August Kusche's father, Johann Karl Wilhelm Kusche, had four children: Herman, Ernst, Pauline and August, from his first marriage. Subsequently, after the divorce from his first wife, he remarried and had six more children: Bertha, Wilhelm, Heinrich, Reinhold, and two others who died at a young age. August’s father descended from a long line of farmers who tilled the lands around Kreuzburg, Germany.

Kusche attended a gardening school in Kreuzburg but left at a young age after unintentionally setting a forest on fire. After the fire, he immigrated to the United States and corresponded with his family, encouraging them to join him.

Kusche's father relocated to Brownsville, Texas, shortly after February 1893 and established a homestead. After contracting yellow fever and recovering, his health was greatly affected, leaving him weak and unable to work. He reached out to August, who was residing in Prescott, Arizona, at the time, seeking financial assistance. August wrote back, saying "Dear father, if you are out of money, see to it that you go back to Germany as soon as possible.
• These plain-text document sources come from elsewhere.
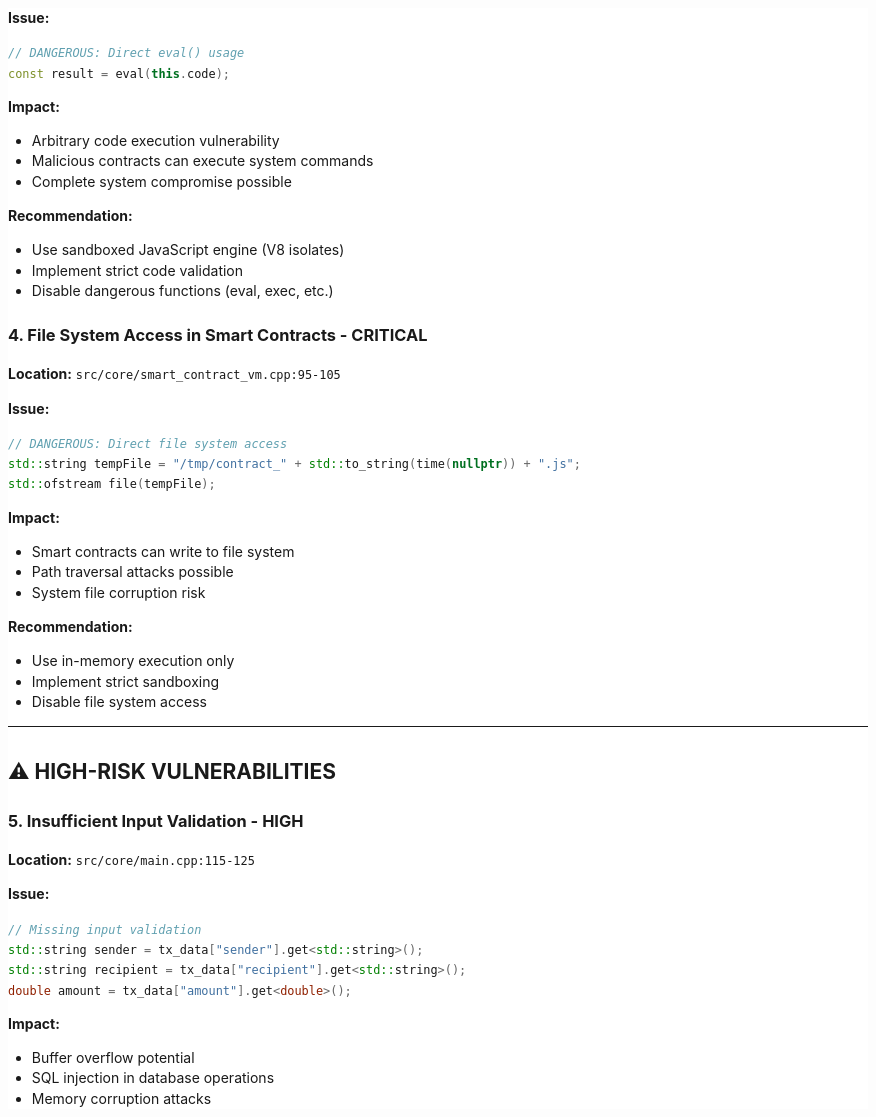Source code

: **Issue:**
```cpp
// DANGEROUS: Direct eval() usage
const result = eval(this.code);
```

**Impact:**
- Arbitrary code execution vulnerability
- Malicious contracts can execute system commands
- Complete system compromise possible

**Recommendation:**
- Use sandboxed JavaScript engine (V8 isolates)
- Implement strict code validation
- Disable dangerous functions (eval, exec, etc.)

### 4. **File System Access in Smart Contracts** - CRITICAL
**Location:** `src/core/smart_contract_vm.cpp:95-105`

**Issue:**
```cpp
// DANGEROUS: Direct file system access
std::string tempFile = "/tmp/contract_" + std::to_string(time(nullptr)) + ".js";
std::ofstream file(tempFile);
```

**Impact:**
- Smart contracts can write to file system
- Path traversal attacks possible
- System file corruption risk

**Recommendation:**
- Use in-memory execution only
- Implement strict sandboxing
- Disable file system access

---

## ⚠️ HIGH-RISK VULNERABILITIES

### 5. **Insufficient Input Validation** - HIGH
**Location:** `src/core/main.cpp:115-125`

**Issue:**
```cpp
// Missing input validation
std::string sender = tx_data["sender"].get<std::string>();
std::string recipient = tx_data["recipient"].get<std::string>();
double amount = tx_data["amount"].get<double>();
```

**Impact:**
- Buffer overflow potential
- SQL injection in database operations
- Memory corruption attacks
Without any money here, you are lost."

When August arrived in the United States, he got a job as a gardener on a Pennsylvanian farm. He had an affair with a Swiss woman named Louise Notz, and she became pregnant. August denied being the child's father, but was married to the woman soon after. He went west on horseback, but had his horse stolen by Native Americans. He ended up in San Francisco, and his family eventually joined him there. By this time, he had three sons and a daughter. After his children grew up, he began traveling and collecting moths and butterflies.

Kusche traveled to the islands of the Pacific Ocean, where he collected moths and butterflies. There, he caught a fever that nearly killed him. He was picked up by a government ship in New Guinea and was unconscious until he awoke in a hospital in San Francisco. He had hearing loss and lost all of his teeth. His doctor told him not to take any more trips to Alaska, which helped his condition. In 1924, Kusche lived in San Diego. He had taken a trip to Alaska just before this date. He worked as a gardener in California for nine years (1915–1924), where he died of stomach cancer.

== Notable discoveries ==
In 1928, Kusche donated 164 species of Lepidoptera he collected on Kauai between 1919 and 1920 to the Bishop Museum. Of those species, 55 had not previously been recorded on Kauai and 6 were newly discovered, namely Agrotis stenospila, Euxoa charmocrita, Plusia violacea, Nesamiptis senicula, Nesamiptis proterortha, and Scotorythra crocorrhoa.

The Essig Museum of Entomology listed 26 species collected by Kusche from California, Arizona, Alaska, and the Solomon Islands.